NixOS: config flake store path for /run/current-system

Is there a way to get the flake store path that was used to generate a system, e.g. the one pointed to by /run/current-system and others?

Specifically I mean the store path that you can get from nix flake metadata in the flake repo itself.

I’m trying to write some tooling around giving myself a reminder to update the flake (to keep nixpkgs up to date), and currently I just look at the flake.lock file in the checked out flake repo itself, but that only tracks whether the flake repo has been updated, but not whether it’s been applied or not, so I’d like to be able to inspect the lock file that was stored in the Nix store when the system was built.

My first thought was to use nix show-derivation -r /run/current-system and parse the output, but I don’t seem to be able to find the source path. It’s very likely I’m looking in the wrong part of the output, but I’m hoping someone can point me in the right direction.

Thanks!

Not by default, but you can include a reference to it somewhere in the generation by interpolating self into a string that makes it somewhere you can find: "${self}"

1 Like

Oh good point. I could just put it in a file that gets dropped into /etc or similar. I’m trying to make things more complicated than they have to be.

Thanks!

Did you ever write that tooling? Stumbled upon your post when researching for how to do the same tooling and don’t want to reinvent the wheel.

Yes, but it’s nothing amazing. Originally I had some shell scripts, then rewrote it in Crystal just to play around with that language, and finally rewrote it in Rust to get some experience with that language. Here’s the repo if you want to look at the code and try to figure out what it’s doing. I haven’t touched it in a few years (it just works for me) and while I made an effort to document the code, it might not be the most idiomatic.

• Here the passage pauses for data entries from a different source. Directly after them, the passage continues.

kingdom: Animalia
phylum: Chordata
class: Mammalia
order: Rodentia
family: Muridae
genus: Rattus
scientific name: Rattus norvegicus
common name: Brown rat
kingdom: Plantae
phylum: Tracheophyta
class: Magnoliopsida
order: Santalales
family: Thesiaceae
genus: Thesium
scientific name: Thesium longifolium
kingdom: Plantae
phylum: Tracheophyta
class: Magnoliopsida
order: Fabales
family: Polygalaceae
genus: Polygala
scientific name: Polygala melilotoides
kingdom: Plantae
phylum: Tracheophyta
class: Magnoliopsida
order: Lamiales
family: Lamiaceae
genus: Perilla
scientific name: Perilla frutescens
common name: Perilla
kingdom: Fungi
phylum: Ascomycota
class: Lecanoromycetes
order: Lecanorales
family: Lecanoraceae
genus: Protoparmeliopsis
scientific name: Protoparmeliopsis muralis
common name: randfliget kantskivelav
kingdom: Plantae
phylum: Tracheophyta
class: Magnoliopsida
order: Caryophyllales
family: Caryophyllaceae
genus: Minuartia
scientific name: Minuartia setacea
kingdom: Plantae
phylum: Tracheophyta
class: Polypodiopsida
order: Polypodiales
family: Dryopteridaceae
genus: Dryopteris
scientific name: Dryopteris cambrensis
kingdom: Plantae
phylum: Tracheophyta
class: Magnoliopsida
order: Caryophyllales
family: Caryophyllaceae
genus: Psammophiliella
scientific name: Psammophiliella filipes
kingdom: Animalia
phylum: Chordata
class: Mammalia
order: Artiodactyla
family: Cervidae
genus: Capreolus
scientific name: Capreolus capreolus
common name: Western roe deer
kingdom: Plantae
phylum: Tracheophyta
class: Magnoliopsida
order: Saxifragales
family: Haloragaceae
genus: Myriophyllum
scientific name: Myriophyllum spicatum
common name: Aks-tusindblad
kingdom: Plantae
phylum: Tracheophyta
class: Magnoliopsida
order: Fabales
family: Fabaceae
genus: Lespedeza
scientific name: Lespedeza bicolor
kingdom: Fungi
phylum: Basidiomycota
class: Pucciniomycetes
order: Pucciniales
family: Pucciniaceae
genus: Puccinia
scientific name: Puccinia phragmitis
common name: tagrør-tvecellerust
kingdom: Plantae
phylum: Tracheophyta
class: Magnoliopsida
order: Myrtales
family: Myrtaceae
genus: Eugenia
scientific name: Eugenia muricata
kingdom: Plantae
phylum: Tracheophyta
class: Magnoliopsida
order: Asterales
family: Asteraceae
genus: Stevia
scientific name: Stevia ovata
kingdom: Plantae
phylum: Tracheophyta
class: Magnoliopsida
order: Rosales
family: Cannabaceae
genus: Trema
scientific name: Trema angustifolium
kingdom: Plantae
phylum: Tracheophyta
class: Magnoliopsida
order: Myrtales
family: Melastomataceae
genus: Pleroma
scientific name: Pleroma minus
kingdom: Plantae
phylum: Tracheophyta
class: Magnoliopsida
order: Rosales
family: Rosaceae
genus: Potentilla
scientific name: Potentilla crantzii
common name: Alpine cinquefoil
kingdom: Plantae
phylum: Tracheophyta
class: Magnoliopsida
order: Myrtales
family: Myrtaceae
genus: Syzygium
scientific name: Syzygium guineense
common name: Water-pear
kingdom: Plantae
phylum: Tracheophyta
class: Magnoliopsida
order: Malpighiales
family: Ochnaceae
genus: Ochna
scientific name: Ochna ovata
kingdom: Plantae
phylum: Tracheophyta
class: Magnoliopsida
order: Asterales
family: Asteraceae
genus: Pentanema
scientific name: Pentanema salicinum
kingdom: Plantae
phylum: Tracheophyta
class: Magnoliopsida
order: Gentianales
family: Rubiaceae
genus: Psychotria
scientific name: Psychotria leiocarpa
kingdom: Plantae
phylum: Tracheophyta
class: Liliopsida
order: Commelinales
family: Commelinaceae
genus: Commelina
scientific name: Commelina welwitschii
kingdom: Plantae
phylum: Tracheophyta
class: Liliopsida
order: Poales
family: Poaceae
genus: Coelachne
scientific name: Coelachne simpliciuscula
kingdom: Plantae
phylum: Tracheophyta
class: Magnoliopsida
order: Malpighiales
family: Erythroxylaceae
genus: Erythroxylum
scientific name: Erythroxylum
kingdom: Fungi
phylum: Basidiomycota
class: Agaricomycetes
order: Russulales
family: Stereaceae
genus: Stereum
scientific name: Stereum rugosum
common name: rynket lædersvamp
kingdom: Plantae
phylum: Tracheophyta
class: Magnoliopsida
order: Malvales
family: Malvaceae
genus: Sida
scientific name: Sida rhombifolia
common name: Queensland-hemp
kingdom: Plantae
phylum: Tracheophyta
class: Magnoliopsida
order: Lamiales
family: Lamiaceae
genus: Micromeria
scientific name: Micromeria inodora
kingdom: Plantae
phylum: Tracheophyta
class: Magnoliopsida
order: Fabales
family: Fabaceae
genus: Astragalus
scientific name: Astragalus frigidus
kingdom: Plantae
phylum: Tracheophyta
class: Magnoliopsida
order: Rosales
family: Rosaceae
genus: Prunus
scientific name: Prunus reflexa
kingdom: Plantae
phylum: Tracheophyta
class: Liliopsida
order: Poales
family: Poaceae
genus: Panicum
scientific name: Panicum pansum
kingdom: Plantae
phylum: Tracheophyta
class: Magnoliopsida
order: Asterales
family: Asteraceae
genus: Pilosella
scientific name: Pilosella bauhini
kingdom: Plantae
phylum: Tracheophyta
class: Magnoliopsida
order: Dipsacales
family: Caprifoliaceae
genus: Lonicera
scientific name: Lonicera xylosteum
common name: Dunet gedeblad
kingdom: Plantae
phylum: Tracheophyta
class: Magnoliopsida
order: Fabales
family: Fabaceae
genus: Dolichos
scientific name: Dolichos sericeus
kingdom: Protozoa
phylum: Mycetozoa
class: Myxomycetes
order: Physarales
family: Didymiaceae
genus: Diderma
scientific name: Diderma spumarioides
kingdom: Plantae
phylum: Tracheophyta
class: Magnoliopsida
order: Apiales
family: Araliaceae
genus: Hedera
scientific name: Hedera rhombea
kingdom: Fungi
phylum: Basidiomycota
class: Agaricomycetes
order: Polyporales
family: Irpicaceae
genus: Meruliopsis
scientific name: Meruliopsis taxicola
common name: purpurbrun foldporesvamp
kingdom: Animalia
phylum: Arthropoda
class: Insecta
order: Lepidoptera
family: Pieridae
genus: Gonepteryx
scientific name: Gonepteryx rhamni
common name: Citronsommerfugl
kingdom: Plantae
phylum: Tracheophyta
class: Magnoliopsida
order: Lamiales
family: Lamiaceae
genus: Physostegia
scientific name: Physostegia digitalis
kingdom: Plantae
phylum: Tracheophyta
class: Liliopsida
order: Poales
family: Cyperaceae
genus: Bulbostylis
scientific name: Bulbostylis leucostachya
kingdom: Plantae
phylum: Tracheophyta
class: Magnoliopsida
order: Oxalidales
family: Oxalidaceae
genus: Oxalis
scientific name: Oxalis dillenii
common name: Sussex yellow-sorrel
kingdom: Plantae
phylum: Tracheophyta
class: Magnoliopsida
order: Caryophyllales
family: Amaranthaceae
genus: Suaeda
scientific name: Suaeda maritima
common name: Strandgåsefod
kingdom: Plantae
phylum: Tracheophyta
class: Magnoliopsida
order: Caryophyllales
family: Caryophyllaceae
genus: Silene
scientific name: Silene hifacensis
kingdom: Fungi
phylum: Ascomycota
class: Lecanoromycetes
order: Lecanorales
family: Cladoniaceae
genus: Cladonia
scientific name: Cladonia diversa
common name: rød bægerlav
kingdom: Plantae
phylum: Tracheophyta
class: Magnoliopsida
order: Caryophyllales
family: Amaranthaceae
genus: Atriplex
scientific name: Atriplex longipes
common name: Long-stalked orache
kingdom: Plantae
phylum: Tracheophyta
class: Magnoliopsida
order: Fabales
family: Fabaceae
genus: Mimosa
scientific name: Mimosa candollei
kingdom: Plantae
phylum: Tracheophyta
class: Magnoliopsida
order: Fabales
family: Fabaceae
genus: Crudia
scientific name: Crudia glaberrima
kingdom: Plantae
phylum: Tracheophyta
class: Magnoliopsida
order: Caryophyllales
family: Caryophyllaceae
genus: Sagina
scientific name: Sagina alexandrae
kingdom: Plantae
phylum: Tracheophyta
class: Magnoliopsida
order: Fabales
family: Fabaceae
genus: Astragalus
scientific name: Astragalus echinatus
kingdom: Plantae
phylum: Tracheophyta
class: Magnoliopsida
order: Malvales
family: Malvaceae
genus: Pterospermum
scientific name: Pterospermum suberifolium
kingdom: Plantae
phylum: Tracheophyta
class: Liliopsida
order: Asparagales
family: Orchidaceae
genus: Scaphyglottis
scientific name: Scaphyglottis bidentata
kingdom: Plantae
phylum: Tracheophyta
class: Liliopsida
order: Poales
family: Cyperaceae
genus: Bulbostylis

Basically, I have this code in my host configuration:

# Drop a link to the current system configuration flake in to /etc.
# That way we can tell what configuration built the current
# system version.
environment.etc."current-system-flake".source = inputs.self;

Since that’s the contents of the flake repo that was used to generate the system, it has a flake.lock file in it, and I parse that and use the last updated timestamp for the “nixpkgs” input as a reference for how old it is.

Then I have a check command that compares that to the current date, and prints a message based off of that, and I have that in my shell login script.

Thank you for the link. I Tool a Look at the Code and I will propably reuse the idea.

For anyone who plans to use this - do note that depending on self like this will cause rebuilds anytime any file in the flake is changed, even if it’s just a reformatting/refactoring that would otherwise not imply a rebuild.

Thanks, that’s good to know. I can see how that might be a problem for some setups even though it hasn’t been a problem for me yet.